I began to love lamb back when I was in college: as a liberal arts student living in Poultney, naturally one of the required skillsets involved raising herds of dairy and meat goats and taking part in the slaughter, butcher and cooking of all sorts of ruminant animals, usually on-farm and not USDA inspected.
Sheep were always easier company than goats, and they’re smaller than beef, just like me. They’re not as smart as goats, so they don’t usually teach each other how to narrowly avoid the movable electric paddock fencing and munch on your landlord’s crops, and they’re easy to process solo.
Lamb also tastes wonderfully with a wide variety of different sauces and spices, and frequently appear in cuisine with bolder, heavier flavors. More delicate than the older mutton, the deep and almost rich flavor of lamb pairs wonderfully with curries, cumin, garlic and mustards, and was famously mentioned in Martin Brest’s 1998 romance “Meet Joe Black” as Anthony Hopkins’ character reminisces on the “cold lamb sandwiches...with a little Coleman’s mustard” that remind him of his beloved wife.
It also finds its way into Greek and Mediterranean dishes, was a foundational ingredient to everyone’s favorite Greek sandwiches: the humble gyro, smothered in yogurt and lemon in a warm pita with tomatoes.
There are few things better, in my opinion, than Donegal spring lamb, which I’ve had in Donegal several times: grassy and sweet, a well-rested medium-rare lamb roast with rosemary and white pepper is perfect with some candied carrots and a glass of Viognier or Arneis wine.

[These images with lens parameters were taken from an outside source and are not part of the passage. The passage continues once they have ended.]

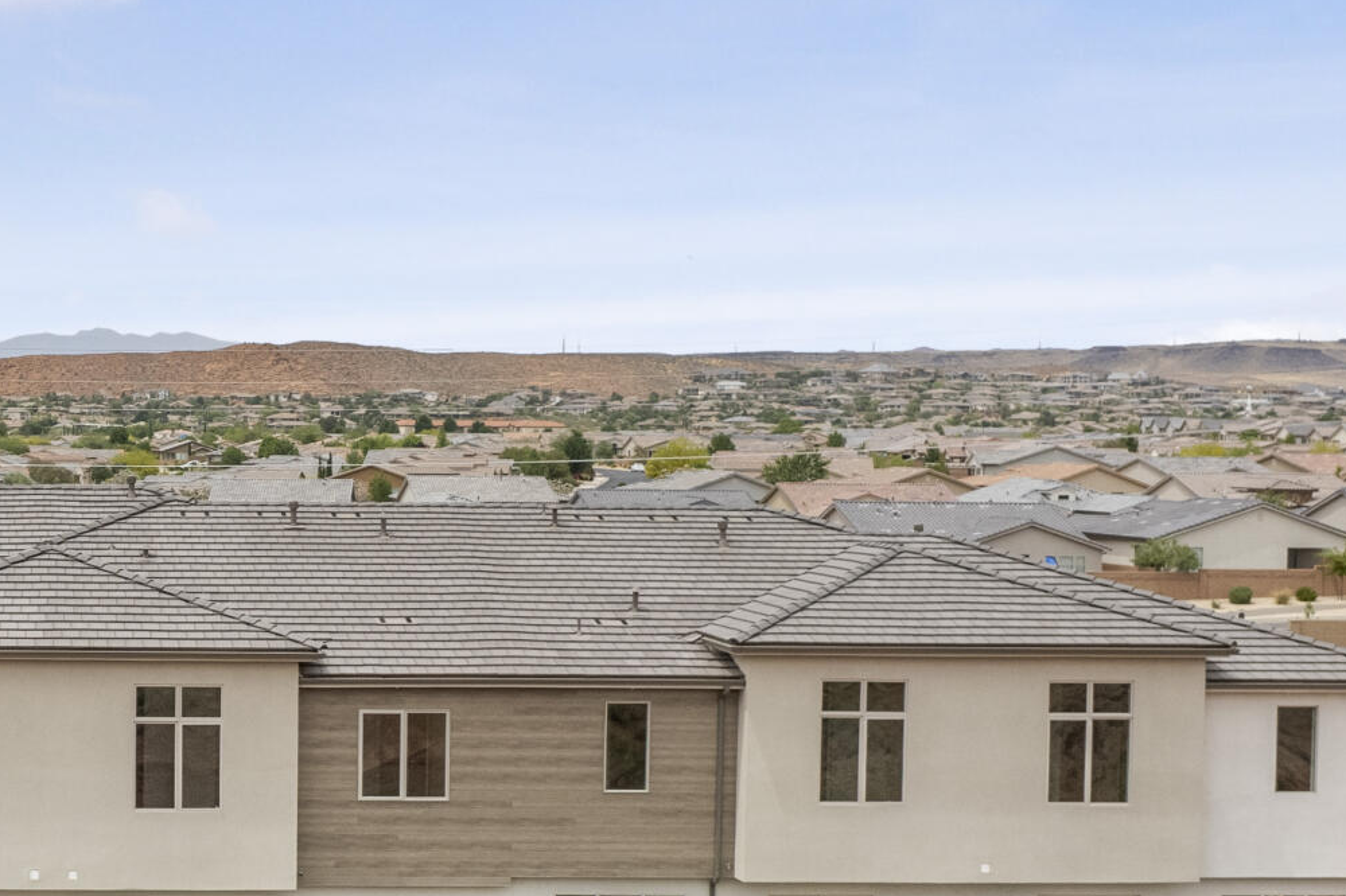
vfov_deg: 20.5
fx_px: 2467
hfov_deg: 28.9
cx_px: 57
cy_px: 639
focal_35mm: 66
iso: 100
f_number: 2.8
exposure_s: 1/730
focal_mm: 8.38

At Steeple Market they sell ground lamb for a fair price in the frozen foods section, and I was at odds for what to make for dinner. But I had bought lingonberry jam at Food City in St. Albans, Bulgarian sheep’s milk feta in Burlington and had a bit of cassis left in a bottle at home.

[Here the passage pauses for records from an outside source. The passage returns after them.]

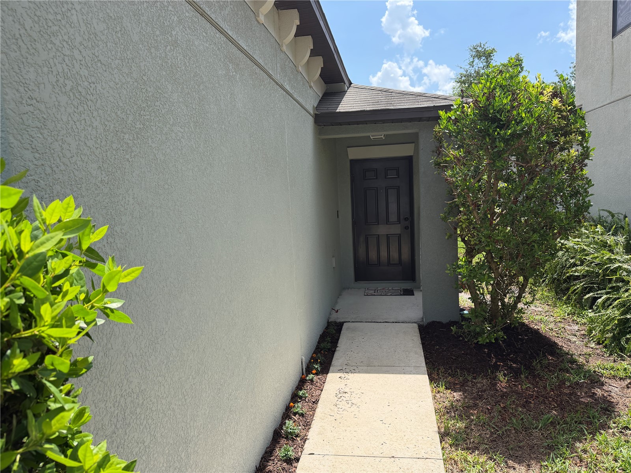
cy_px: 236
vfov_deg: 56.8
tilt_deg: -5.9
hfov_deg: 71.6
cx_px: 316
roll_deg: +3.3
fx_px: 437
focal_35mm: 24
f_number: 1.78
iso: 100
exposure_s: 1/3145
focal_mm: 6.76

Drunken Swedish Meatballs on flatbread, my dudes
My uncle is Swedish and very proud of his heritage, so naturally I was introduced to Swedish meatballs and lingonberry jam at a tender age. Like a sweeter cranberry, lingonberries have a tart-sweet component that pairs excellently with meats, and the unctuous fat of lamb is rich and in need of an acid to cut the sugar.

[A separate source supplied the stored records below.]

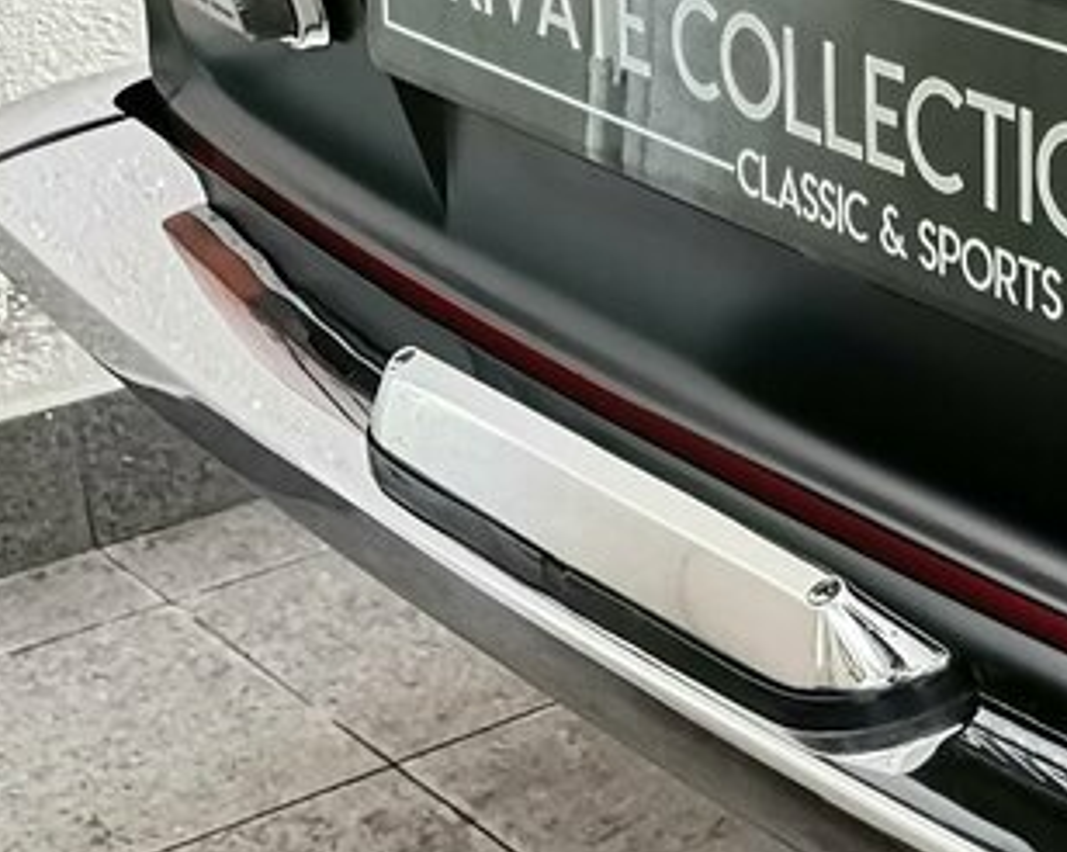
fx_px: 3124
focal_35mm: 99
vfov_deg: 15.4
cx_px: 1607
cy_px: 166
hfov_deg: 17.4
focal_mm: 4.75
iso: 320
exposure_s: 1/100
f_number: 1.8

With my hands and not my feet, I mixed one pound of ground lamb with two local eggs and half of a cup of panko breadcrumbs, salt, a few tablespoons of garlic powder, a teaspoon of sage and half of a finely shaved sweet onion. Add a bit more breadcrumbs if needed to pull together spheres that are slightly larger than golfballs and roll softly between your palms to smooth out the edges, but be careful of making accidental mini meatloaves by adding too much — they get bouncy that way.
Two people consumed an entire pan of these beauties with no problem, but when I tell you they are absolutely delicious I am lying because they’re better than that.
Brown your round boys in a medium-hot skillet until the sides are a dark caramel color and remove to a plate. Add in two heaping tablespoons of lingonberry jam, and ½ of a cup of cassis, and reduce to rich, velvety sauce. I used Putney Mountain Winery’s Vermont Cassis Liqueur, which also goes wonderfully on vanilla ice cream and in a glass of champagne, and can be found at all of the local liquor stores.
You want the meatballs to be glossy, so be sure not to reduce it too much. Add a knob of butter to make the sauce silky smooth and shiny. Salt to taste.
Add your meatballs back in and toss to coat and warm. Serve on flatbread with a sprinkling of crumbled sheep’s milk feta or goat cheese. The flavors are like a sweet and savory meatball roll up, but deeper, richer and far more satisfying.